• **ABOUT THIS TASK**: Of all the lines in the entries below, give again exactly those starting at the line containing "31: (478, 440, 1.47)" and ending at the line containing "41: (254, 439, 1.59)", both ends included, and no others.

• **INFORMATION GIVEN**:
┄┄┄┄┄┄
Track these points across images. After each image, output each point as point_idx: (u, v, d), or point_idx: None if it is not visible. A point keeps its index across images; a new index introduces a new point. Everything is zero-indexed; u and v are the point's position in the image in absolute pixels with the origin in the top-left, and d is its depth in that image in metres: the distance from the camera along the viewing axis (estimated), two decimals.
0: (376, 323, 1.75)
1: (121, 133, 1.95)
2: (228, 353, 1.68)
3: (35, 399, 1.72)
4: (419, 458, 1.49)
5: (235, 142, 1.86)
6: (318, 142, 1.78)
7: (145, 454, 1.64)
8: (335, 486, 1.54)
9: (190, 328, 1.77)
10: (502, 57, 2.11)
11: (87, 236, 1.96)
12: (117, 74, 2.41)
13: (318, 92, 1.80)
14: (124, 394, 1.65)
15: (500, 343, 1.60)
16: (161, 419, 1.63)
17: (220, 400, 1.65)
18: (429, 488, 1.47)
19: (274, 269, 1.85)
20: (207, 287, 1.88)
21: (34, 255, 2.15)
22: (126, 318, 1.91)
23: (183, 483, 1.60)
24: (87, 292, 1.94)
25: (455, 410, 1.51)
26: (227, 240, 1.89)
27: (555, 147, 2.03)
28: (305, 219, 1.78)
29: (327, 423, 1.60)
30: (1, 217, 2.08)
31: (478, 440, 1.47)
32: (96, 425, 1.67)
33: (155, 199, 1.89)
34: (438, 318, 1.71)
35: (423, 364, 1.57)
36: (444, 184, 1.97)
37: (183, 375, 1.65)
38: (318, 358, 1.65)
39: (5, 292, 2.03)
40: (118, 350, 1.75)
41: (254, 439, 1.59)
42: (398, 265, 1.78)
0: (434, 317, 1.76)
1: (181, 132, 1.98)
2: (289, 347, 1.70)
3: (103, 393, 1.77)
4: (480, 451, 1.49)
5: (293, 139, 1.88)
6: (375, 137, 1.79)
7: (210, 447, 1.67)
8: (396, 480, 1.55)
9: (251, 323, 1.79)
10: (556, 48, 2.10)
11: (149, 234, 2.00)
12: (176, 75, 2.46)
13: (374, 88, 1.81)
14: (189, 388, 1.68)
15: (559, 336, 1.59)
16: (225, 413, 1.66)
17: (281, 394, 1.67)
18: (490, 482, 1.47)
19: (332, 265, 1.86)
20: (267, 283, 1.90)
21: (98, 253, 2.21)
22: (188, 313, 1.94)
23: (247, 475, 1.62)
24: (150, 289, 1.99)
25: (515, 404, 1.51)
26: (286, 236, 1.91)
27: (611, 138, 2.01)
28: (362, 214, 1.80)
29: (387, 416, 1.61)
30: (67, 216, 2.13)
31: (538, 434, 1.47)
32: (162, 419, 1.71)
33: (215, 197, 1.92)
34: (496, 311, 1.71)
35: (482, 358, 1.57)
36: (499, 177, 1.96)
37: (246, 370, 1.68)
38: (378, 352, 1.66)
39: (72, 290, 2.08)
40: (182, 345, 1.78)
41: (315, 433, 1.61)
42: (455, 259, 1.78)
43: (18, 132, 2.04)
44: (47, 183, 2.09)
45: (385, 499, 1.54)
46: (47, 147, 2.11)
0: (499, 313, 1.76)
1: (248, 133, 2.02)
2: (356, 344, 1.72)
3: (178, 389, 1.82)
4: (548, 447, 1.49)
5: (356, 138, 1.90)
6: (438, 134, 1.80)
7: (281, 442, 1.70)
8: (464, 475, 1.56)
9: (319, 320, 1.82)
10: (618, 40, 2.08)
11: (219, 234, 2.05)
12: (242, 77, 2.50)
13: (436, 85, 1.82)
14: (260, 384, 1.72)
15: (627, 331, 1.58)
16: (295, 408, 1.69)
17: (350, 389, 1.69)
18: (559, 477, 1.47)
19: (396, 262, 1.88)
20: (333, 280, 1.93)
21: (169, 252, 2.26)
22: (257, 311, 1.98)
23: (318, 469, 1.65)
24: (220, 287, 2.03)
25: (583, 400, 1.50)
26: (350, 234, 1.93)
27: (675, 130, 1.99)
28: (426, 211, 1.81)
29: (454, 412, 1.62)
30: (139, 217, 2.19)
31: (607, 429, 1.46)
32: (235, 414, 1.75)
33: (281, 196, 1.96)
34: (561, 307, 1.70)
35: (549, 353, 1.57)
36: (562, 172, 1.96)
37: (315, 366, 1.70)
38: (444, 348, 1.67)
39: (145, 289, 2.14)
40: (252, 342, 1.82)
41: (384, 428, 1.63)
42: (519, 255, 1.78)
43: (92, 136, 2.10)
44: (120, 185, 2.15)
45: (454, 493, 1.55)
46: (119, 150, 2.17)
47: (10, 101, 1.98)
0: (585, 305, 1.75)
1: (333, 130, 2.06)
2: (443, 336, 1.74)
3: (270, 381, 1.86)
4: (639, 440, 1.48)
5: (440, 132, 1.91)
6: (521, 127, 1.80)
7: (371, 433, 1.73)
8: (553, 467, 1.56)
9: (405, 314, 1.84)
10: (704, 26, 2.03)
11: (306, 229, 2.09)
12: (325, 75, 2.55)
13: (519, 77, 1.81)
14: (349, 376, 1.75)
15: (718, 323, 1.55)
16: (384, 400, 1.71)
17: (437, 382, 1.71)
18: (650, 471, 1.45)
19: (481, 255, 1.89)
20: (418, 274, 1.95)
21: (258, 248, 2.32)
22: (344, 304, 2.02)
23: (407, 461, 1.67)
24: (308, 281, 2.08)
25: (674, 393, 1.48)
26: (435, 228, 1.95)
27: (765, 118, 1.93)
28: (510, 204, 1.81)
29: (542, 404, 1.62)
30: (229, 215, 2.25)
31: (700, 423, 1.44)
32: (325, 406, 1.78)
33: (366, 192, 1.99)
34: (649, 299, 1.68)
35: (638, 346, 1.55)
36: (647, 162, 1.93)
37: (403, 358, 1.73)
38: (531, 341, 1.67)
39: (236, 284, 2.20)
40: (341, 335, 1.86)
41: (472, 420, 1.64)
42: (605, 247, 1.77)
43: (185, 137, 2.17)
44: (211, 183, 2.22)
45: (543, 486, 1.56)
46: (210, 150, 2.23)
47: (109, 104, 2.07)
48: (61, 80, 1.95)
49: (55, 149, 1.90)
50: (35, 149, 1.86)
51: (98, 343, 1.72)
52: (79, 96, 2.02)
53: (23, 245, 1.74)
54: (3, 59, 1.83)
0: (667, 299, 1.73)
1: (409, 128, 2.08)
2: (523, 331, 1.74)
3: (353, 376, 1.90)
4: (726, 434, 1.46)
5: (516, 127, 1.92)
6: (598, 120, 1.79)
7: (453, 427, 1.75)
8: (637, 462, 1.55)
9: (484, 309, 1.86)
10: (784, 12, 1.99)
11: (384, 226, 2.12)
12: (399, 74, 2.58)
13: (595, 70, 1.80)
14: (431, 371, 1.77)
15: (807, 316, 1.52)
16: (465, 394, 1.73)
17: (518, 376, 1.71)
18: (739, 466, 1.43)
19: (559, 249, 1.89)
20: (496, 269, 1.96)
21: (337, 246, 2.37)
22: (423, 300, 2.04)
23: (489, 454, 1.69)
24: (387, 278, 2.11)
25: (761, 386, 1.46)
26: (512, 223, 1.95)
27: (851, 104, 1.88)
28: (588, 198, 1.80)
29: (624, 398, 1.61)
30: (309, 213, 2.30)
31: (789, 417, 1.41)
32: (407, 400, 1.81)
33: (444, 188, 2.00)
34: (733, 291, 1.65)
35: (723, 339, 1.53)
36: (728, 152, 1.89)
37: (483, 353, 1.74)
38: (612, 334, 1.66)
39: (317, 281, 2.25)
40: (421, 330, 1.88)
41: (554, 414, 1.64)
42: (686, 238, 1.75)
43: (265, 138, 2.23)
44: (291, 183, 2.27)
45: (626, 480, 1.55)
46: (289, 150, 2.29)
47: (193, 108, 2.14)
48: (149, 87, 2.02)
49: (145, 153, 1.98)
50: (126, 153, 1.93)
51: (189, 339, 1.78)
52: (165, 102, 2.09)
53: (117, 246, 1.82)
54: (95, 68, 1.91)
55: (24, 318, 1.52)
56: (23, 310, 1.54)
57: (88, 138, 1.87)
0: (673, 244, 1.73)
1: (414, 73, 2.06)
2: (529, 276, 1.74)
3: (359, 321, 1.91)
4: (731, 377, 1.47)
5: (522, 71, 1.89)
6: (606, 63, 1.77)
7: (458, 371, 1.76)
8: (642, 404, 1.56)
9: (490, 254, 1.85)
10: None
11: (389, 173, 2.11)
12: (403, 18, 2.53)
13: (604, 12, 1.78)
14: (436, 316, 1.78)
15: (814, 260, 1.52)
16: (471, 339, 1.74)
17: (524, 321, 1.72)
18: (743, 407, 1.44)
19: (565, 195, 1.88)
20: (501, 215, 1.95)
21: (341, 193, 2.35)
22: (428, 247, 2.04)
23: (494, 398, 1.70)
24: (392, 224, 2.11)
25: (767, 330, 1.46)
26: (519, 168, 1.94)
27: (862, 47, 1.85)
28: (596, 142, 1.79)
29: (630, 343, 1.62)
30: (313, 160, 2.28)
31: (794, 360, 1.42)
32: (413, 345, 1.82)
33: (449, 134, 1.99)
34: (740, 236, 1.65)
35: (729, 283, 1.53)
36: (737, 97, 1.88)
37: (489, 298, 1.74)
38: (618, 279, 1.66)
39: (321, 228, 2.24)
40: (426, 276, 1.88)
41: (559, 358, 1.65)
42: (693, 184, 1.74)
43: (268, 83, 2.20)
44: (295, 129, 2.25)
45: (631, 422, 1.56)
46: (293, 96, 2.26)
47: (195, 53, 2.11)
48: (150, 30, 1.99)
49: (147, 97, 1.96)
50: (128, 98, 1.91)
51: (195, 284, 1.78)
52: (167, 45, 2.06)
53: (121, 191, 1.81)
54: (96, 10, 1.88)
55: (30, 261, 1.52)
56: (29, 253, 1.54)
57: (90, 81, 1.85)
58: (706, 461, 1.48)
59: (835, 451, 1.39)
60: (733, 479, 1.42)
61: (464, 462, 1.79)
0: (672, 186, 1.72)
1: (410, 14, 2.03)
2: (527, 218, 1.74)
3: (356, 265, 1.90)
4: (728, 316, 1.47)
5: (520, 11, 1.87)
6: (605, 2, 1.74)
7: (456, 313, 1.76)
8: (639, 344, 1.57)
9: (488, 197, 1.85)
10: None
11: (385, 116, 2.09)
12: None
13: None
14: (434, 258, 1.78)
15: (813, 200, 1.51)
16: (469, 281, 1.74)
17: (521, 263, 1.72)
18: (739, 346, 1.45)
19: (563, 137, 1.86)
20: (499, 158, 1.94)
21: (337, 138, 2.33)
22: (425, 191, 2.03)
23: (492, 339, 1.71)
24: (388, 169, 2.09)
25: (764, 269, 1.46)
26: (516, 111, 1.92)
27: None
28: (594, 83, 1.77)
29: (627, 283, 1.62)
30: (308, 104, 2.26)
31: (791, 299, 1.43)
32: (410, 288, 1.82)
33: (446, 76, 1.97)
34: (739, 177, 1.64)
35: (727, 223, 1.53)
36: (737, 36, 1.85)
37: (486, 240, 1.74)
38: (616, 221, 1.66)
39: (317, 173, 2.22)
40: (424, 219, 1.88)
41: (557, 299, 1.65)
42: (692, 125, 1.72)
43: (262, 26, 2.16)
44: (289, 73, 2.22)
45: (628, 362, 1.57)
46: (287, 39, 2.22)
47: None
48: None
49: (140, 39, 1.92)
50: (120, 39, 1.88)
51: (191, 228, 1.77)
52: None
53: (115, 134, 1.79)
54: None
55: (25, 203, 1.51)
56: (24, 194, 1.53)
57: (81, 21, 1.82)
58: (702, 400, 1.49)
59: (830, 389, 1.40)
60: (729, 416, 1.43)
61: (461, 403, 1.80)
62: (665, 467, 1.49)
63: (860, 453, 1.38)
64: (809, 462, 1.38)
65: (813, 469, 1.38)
┄┄┄┄┄┄
• **EXERCISE RESPONSE**:
31: (478, 440, 1.47)
32: (96, 425, 1.67)
33: (155, 199, 1.89)
34: (438, 318, 1.71)
35: (423, 364, 1.57)
36: (444, 184, 1.97)
37: (183, 375, 1.65)
38: (318, 358, 1.65)
39: (5, 292, 2.03)
40: (118, 350, 1.75)
41: (254, 439, 1.59)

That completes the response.